Other states have ruled that saying “fuck you” is Constitutionally protected, even in front of children, and that if the words don’t constitute a true threat then the court must also take into consideration the actions of the Defendant.

1. State v. James M., 111 N.M. 473, where a juvenile repeatedly yelled fuck you and waived his arm while engaged in an argument with a civilian and a small crowd formed. Appellate court determined that they must have taken into consideration the actions and not just the speech in order to find disorderly conduct, because telling the man “fuck you” would not have been enough.

2. R.I.T. v. State, 675 So.2d 97. Where saying fuck you to police officer in front of non police officers did not constitute fighting words that would support conviction for disorderly conduct, this state statute mirrors Arkansas’ substantially.

3. Matter of Welfare of S. L. J., 263 N.W.2d 412. “Fourteen-year-old girl’s utterance of vulgar, offensive and insulting words to police officers, viz., fuck you pigs, did not constitute the utterance of fighting words and therefore could not be a predicate for a conviction of disorderly conduct and a finding of delinquency, where the words were directed at the officers sitting in their squad car from a distance of 15 to 30 feet by a small child who was on her way home when she turned to the officers and made the statement, and where, with the words spoken in retreat from more than 15 feet away rather than eye-to-eye, there was no reasonable likelihood that they would tend to incite an immediate breach of the peace or provoke violent reaction by an ordinary, reasonable person.” First Amendment protections applied here, although the statute in question was substantially similar to Arkansas’. The words “fuck you pigs” in this case were said in front of another 14 year old girl, and some 15 year old boys who were in custody. This is similar to what (name redacted) did, because even though (name redcated) may have said “fuck you,” it was while driving by in retreat.

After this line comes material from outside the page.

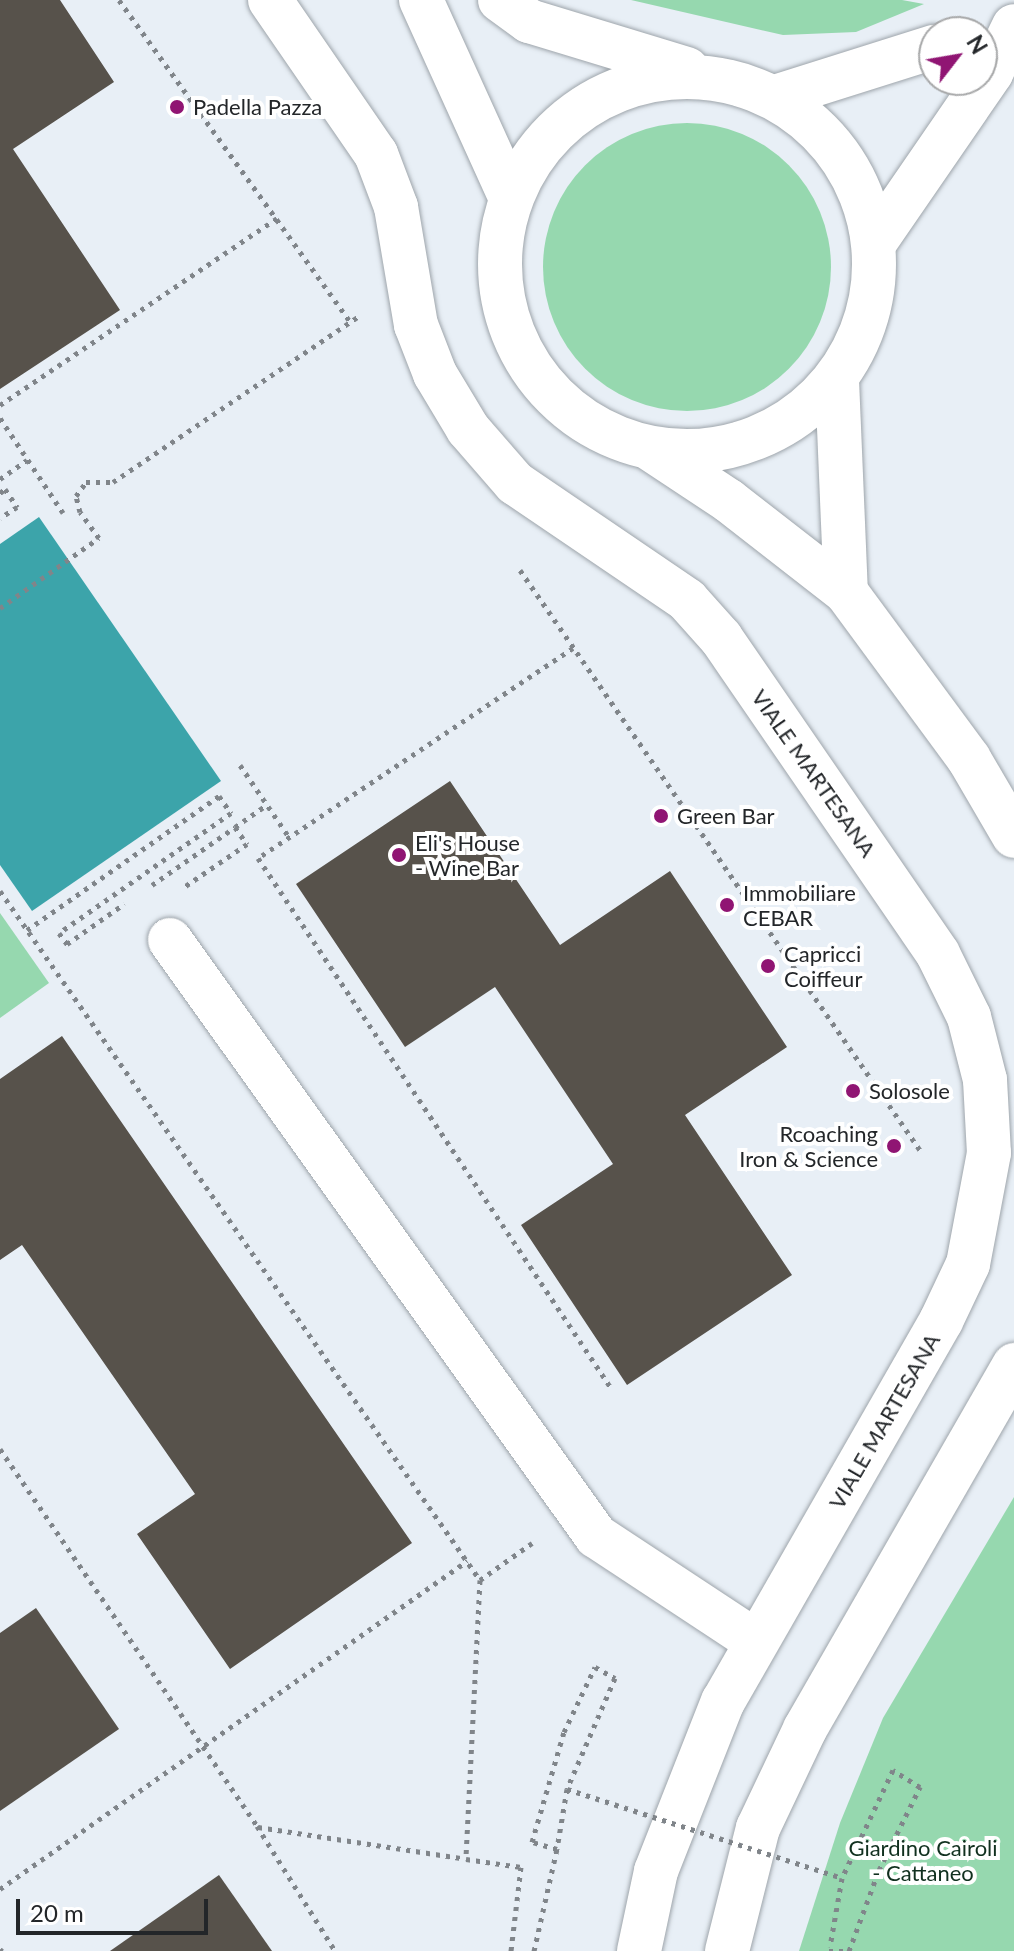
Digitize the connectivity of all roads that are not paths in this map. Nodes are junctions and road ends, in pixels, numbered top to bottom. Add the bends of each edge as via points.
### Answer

4. The statement “I don’t need this fuckin’ school anyway” in concert with violently slamming a door was found to be constitutionally protected speech, even in front of other school children. The statement was made by a juvenile to a police officer in a school setting after the juvenile was called to the principal’s office to be informed that she was being expelled from school. L.M.A.W. v. State, 611 So.2d 497 (Ala. Cr. App. 1992)(conviction for disorderly conduct overturned).
5. “Shut the fuck up” and words to the effect of “don’t let the door hit you on the ass on the way out” were ruled to be constitutionally protected speech, even in front of minor child and directed at a teacher. B.E.S. v. State, 629 So.2d 761 (Ala. Cr. App. 1993). (Similar statute to Arkansas).
6. A juvenile calling a police officer a “fucking pig, fuckin’ kangaroo” and telling the officer “fuck you” during a traffic contact was found to be constitutionally protected speech. State v. John W., 418 A.2d 1097 (Me. 1980). Just like the R.I.T. court, Id., the John W. court also reasoned that police officers deal with these types of situations on an every day basis and therefore “fucking pig, fuckin’ kangaroo and fuck you” were not likely to invoke a violent response. The court did not even take into consideration whether the other people that heard these comments were offended or not.
7. Finally, the Arizona case of In Re Louise C. is almost directly on point with the case at bar. Louise C. was brought to the principal’s office in relation to conduct with another student. In the presence of the other student, the principal, and the vice principal, Louise C. was asked whether she planned to fight the other student. She lashed out and said “Fuck this, I don’t have to take this shit” and walked towards the door. When the principal asked her to stop she said “Fuck you, I don’t have to do what you tell me” and slammed the door behind her. She was later suspended from school for the incident. Louise C.’s statements and conduct were found to be constitutionally protected by the First Amendment. In Re Louise C., 3 P.3d 1004 (Az. App. 1999).